Oleh karena itu, dalam hal mencapai swasembada beras, negara-negara kepulauan mempunyai kelemahan alami. Lahan mereka yang cocok untuk menanam padi semakin sedikit. Akibatnya, mereka tidak bisa bersaing secara margin dengan eksportir beras di daratan.

Di lahan terbaik, bekerja dengan teknologi terbaik, para petani di berbagai negara serupa. Namun negara-negara pengimpor hanya mempunyai lahan yang lebih sedikit dibandingkan negara-negara pengekspor.

Filipina dan Indonesia pernah mencapai swasembada beras pada tahun 1980an dan bahkan mengekspor beras dalam jumlah kecil. Pencapaian ini berkat paket Revolusi Hijau yang mencakup varietas unggul, irigasi dan pupuk, yang diterapkan lebih awal di kedua negara ini dibandingkan di negara pengekspor.

Malaysia, Indonesia dan Filipina telah mengimpor beras selama lebih dari satu abad, sementara negara-negara lain telah melakukan ekspor selama sebagian besar waktu tersebut (Gambar 2a dan 2b).

Gambar 2B.  Myanmar, Thailand, dan negara-negara Indochina merupakan eksportir yang konsisten dari kawasan ini.  Gambar milik Rice Today dan IRRI

Dari sisi ekspor, Vietnam merupakan importir beras pada tahun 1960an, 70an dan 80an akibat perang dan kebijakan pertanian yang sangat represif. Selain itu pola geografis ini merupakan pola temporal yang konsisten.

Strategi bagi importir beras

Tentu saja, ada beberapa pengecualian untuk kedua kelompok tersebut, namun pengecualian ini disebabkan oleh peristiwa “revolusioner”.

Haruskah negara-negara pengimpor beras mencoba meniru negara-negara pengekspor dan meningkatkan proporsi lahan pertanian yang diperuntukkan bagi beras?

Permasalahan dengan strategi tersebut adalah adanya alasan yang sangat bagus mengapa lebih sedikit petani yang menanam beras di negara-negara pengimpor, yaitu karena tanaman lain lebih menguntungkan.
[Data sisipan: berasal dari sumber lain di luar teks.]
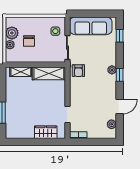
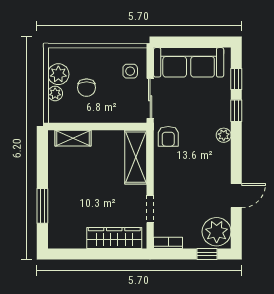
shelving: (49, 73) -> (136, 157), moved, turned 90
window: (120, 75) -> (236, 111), moved
plant: (112, 124) -> (217, 232), width x1.88, depth x1.88
wardrobe: (46, 132) -> (114, 238), width x1.50
window: (102, 142) -> (207, 254), added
Memaksa petani menanam padi akan mengurangi pendapatan mereka, yang akan merugikan ketahanan pangan rumah tangga.

Oleh karena itu, importir beras menghadapi trade-off antara swasembada nasional (sering disamakan dengan ketahanan pangan nasional) dan ketahanan pangan dalam negeri.
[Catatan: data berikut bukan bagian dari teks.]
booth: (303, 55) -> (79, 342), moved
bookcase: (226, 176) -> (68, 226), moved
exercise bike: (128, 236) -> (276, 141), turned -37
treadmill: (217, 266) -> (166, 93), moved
Kebijakan pembatasan impor untuk mencapai swasembada nasional dan mengurangi ketergantungan pada pasar dunia meningkatkan harga dalam negeri, sehingga mengurangi ketahanan pangan rumah tangga karena sebagian besar masyarakat miskin harus membeli beras di pasar dan dirugikan oleh harga yang lebih tinggi.
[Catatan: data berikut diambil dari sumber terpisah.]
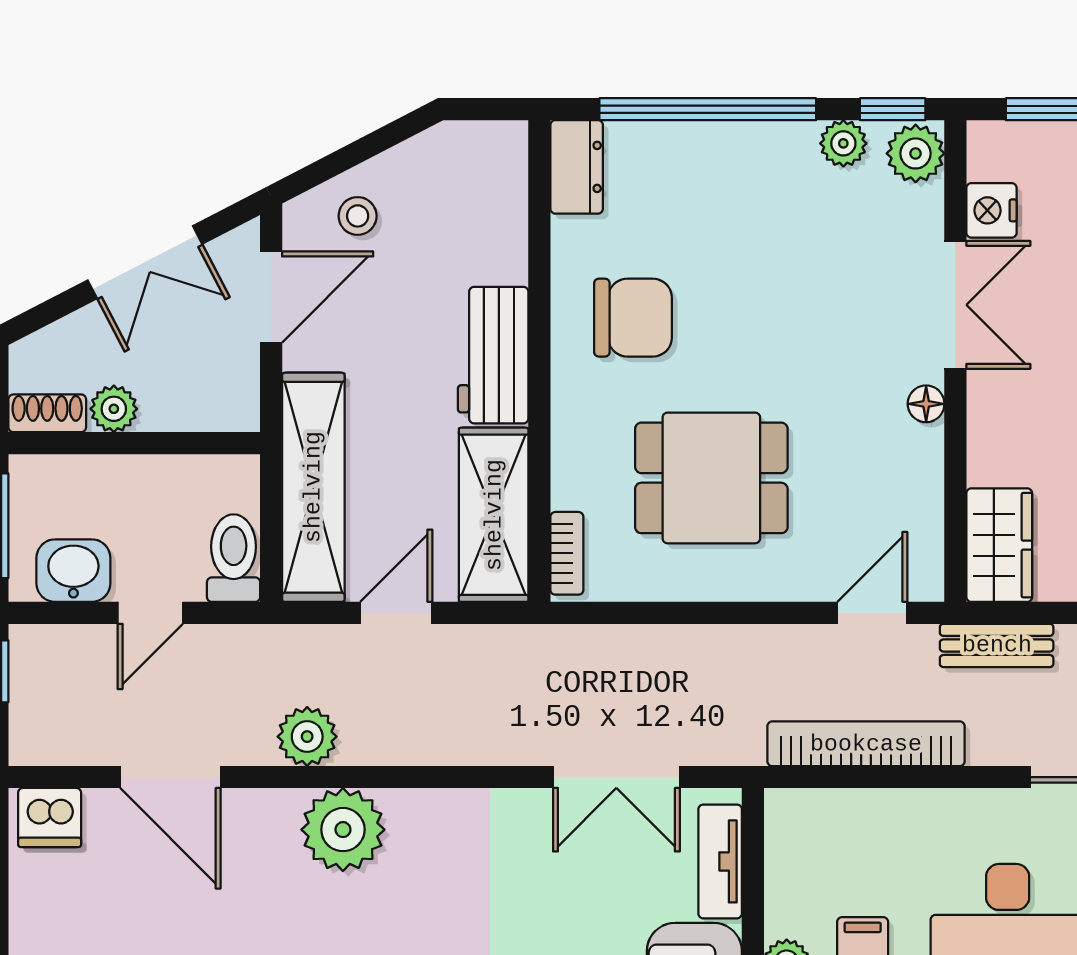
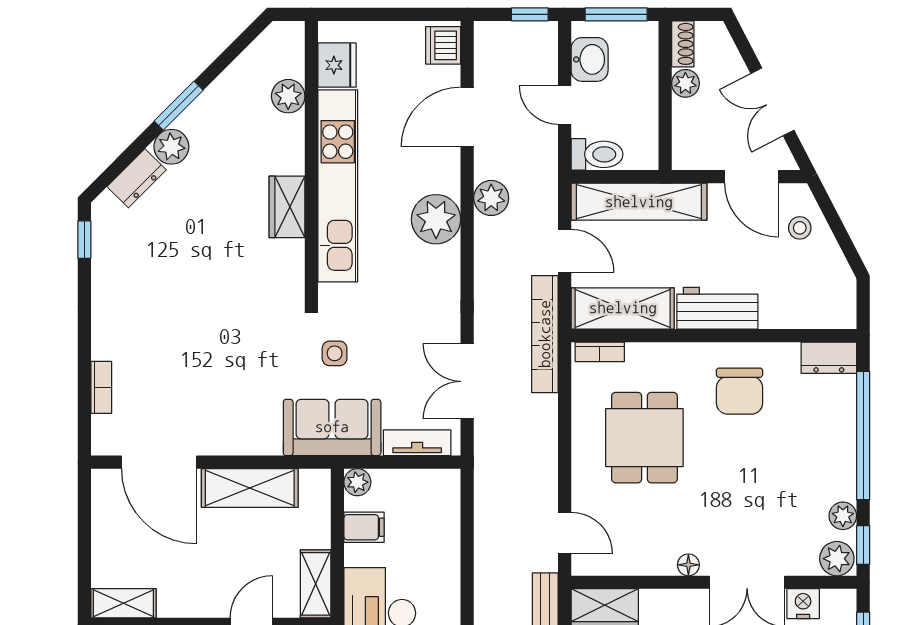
bookcase: (866, 744) -> (545, 334), moved, turned 180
Harga domestik yang lebih tinggi juga menimbulkan biaya-biaya lain, seperti berkurangnya diversifikasi pertanian, gizi buruk dan berkurangnya daya saing di sektor perekonomian lainnya. Biaya-biaya ini harus diperhitungkan dalam perancangan kebijakan nasional. – Rappler.com

Dr. David Dawe adalah ekonom senior di Divisi Ekonomi Pembangunan Pertanian pada Organisasi Pangan dan Pertanian Perserikatan Bangsa-Bangsa.

Ini awalnya diterbitkan pada Beras Hari Ini dan menerbitkan ulang dengan izin situs.